Underwater in the Great Barrier Reef, after weeks of filming coral to manually build time-lapses–helping gather 50 or 60 shots a day, and spending hours in the water–Zack Rago scrawled a note and held it up to a fellow cameraman. “This is the hardest dive I’ve ever had to do.” The coral, alive when filming started, was dying as they watched. As he held a rotting piece of coral in his hand, the coral disintegrated.
Rago, a self-described coral nerd, is featured in Chasing Coral, a mesmerizing beautiful (and depressing) documentary now on Netflix. Like Chasing Ice, a 2012 documentary from the same director, Jeff Orlowski, it tells the story of climate change by showing some of its unambiguous effects.
As greenhouse gases trap heat on Earth, almost all of that heat has been absorbed by the oceans, raising it to temperatures that destroy coral. In 2016, because of warming oceans, the Great Barrier Reef suffered the biggest die-off of corals ever recorded. In one 400-mile section of the reef, an average of 67% of coral died. Similar die-offs are happening around the world.
The film follows coral bleaching–a process where corals expel the algae living inside them when it gets too hot, a step often followed by death–in Australia after attempts to capture it elsewhere, using custom camera rigs designed to stay underwater and automatically document day-to-day changes, failed both because of technical problems and because they hadn’t happened to pick locations that suffered extreme bleaching at that time. At one point, part of the team dives from a floating restaurant in the Great Barrier Reef, while people on board drink and dance, oblivious to the unprecedented changes happening on the reef below them.

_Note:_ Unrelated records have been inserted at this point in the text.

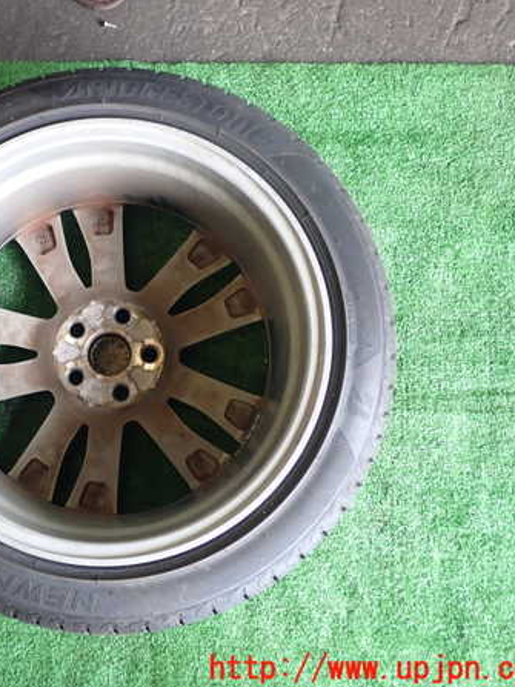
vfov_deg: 43.9
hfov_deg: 32.6
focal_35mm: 43
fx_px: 853
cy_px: 343
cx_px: 95
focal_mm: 5.79
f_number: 2.4
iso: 200
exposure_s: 1/30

That obliviousness is part of the point of the film: most people are only vaguely aware of what’s happening to coral reefs. The film explains both the basics of what reefs are (animals that can live as long as thousands of years) and what makes them unique (they host algae as tiny food factories to feed themselves; as reefs, they create structures that act like cities for aquatic life) and what makes them important (as nurseries for a quarter of marine life, they’re critical both for the natural world and for our food supply). Then it shows, in agonizing detail, how they die.
At first, Orlowski was overwhelmed by the challenges he saw in the ocean–from acidification to ocean plastic to overfishing–but he realized that coral bleaching could be the focus of the film. “As I learned about that, learned what corals were and what story was being told by the corals, that’s when I realized that this was a climate change story that was visual,” he says. Rago, a young cameraman who happened to have a lifelong love of coral, helped tell the story emotionally.
That’s not to say that all coral reefs can necessarily be saved–even with aggressive climate action now, many could be lost. Some researchers estimate that 90% of corals may be gone by 2050 even if global warming stopped now. But the film is also meant to be a call to action for protecting the rest of the world’s ecosystems.
“What we’re hoping to do is not lose other ecosystems down the line,” Orlowski says. “That’s what I’m hopeful for. We’re hopeful that we can prevent much worse damage in the future that right now is inevitable unless we take action. That’s where the optimism comes in.”
In addition to being on Netflix, the film is available for free educational screenings, and Orlowski is trying to reach as many people as possible. “We’re really wanting to get the film beyond the traditional audiences that watch this content,” he says. “For us, this was designed for everybody. It’s designed for the average Amercian, somebody who might be skeptical of the issue, somebody who might not know much about the issue. Hopefully, it can bring people into this story in a way that makes them realize and see and feel what’s going on.”